Sinon, détrompez-vous, je ne partage pas votre opinion sur l’échec global du socialisme, et en Russie encore moins qu’ailleurs. Comme je le disais, le socialisme russe n’en a jamais été un réellement (ou alors, si, au tout début, entre 1917 et 1920), c’était plutôt un capitalisme d’État planifié à tendance socialiste, qui est devenu un capitalisme oligarchique après la mort de Staline et qui a connu son paroxysme après 1991. D’ailleurs, en étudiant le système poutinien, on se rend compte qu’il n’y a pas eu tant d’évolution que ça. Poutine est tout simplement en train de restaurer l’empire russe dans les grandes lignes, avec une dose de capitalisme féodal à l’occidentale, et pour le moment ça a l’air de marcher plus ou moins. Il faudra tout de même que cela évolue, sinon le pays va retomber dans les mêmes errements : tout système finit par se corrompre, et si le système poutinien a été efficace au début, il risque de le devenir de moins en moins si il ne se réforme pas.

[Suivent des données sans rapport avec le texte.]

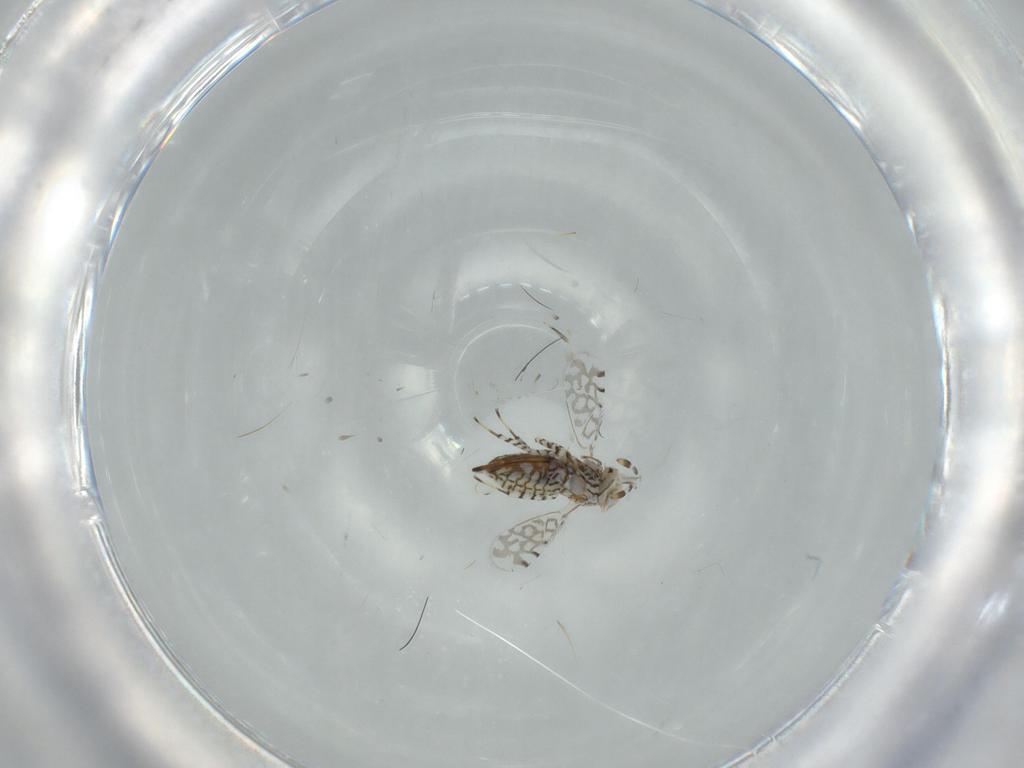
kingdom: Animalia
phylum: Arthropoda
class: Insecta
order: Hymenoptera
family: Aphelinidae
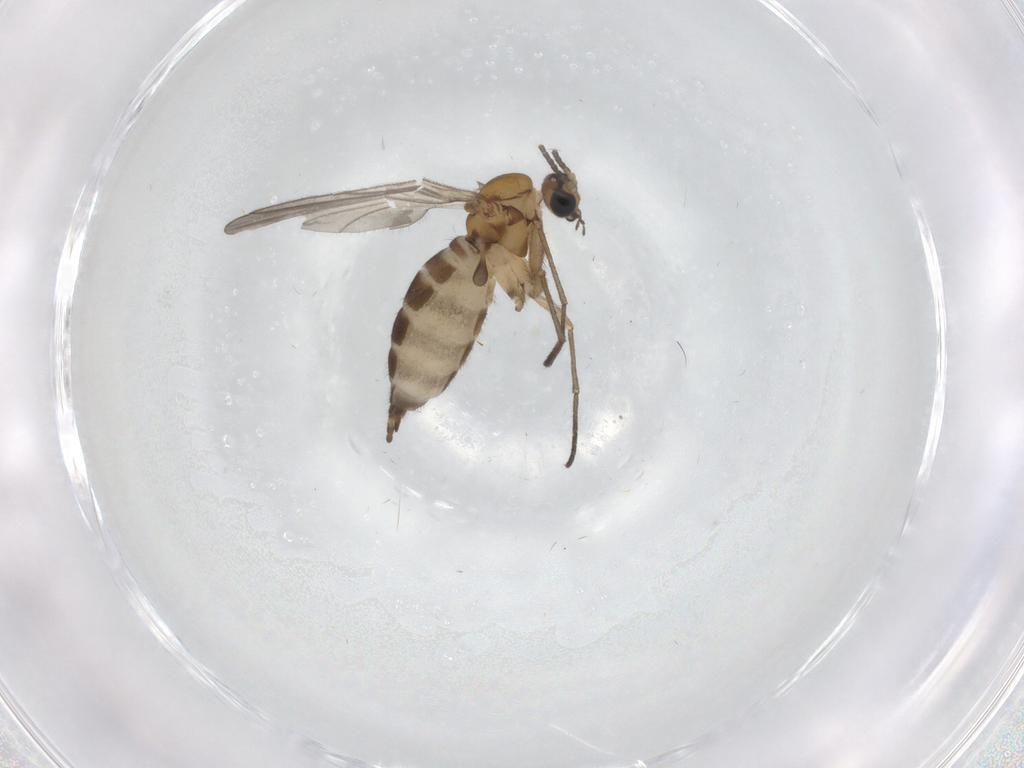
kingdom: Animalia
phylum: Arthropoda
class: Insecta
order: Diptera
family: Sciaridae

Quant à la « défaite » de la Russie - qui est d’après moi relative, je dirais qu’il s’agit de la perte d’une bataille dans une très, très longue guerre - dans la confrontation GB - États-Unis contre Russie, elle est due non pas à son système mais aux facteurs que je citais (à moins qu’on ne me prouve le contraire, bien entendu). Vous dites que l’énergie est gratuite pour la Russie, mais je vous réponds qu’elle l’est aussi pour les États-Unis : le papier de leurs dollars ne vaut que dalle, et si on regarde le prix du baril en valeur réelle (c’est à dire, en dollars 1971), ce prix n’a quasiment pas bougé depuis 1973. Il y a aussi autre chose que je souhaite préciser : quand je dis que la Russie est moins efficace énergétiquement, j’entends bien, évidemment que le climat est à prendre en compte (et pas qu’en degrés C mais avec toutes les contraintes que fait peser le milieu sur les infrastructures), mais j’entends aussi que pomper du pétrole en Arabie Saoudite c’est pas exactement pareil que de le pomper en Sibérie. Et bien sûr, qu’il convient de prendre en compte le gaspillage et le détournement (ce qui se produit également de plus en plus aux États-Unis, notamment au niveau du complexe militaro-industriel). Et ce n’est évidemment pas le même pétrole (pas à la même profondeur, pas le même type, pas la même viscosité, etc).
Sur le long terme, il me semble que les États-Unis sont perdants car ils en consomment plus et sont obligés de maintenir beaucoup de pays sous occupation ; de plus, la Chine va rentrer dans la danse bientôt. Enfin, je souscris à l’analyse de Mackinder : les thalassocraties anglo-saxonnes peuvent maintenir l’avantage aussi longtemps que l’Eurasie est isolée, mais la tendance a l’air de s’inverser : la Russie, l’Iran et la Chine sont sur le point de concrétiser l’axe tant redouté par Brzezinski, et Berlin s’est sensiblement rapproché de Moscou ces dernières années. Mais on ne sait pas de quoi demain sera fait, je ne m’aventurerai pas à faire de la prospective.
Je vous remercie pour votre intérêt, mais je ne suis qu’au début de ma quête de compréhension du monde, et il est fort probable que mes positions évoluent en intégrant des penseurs que je ne connais pas encore, mais elles resteront d’inspiration socialiste. Si mon discours vous paraît de « gauche », c’est que je considère simplement que la coopération est préférable à la concurrence.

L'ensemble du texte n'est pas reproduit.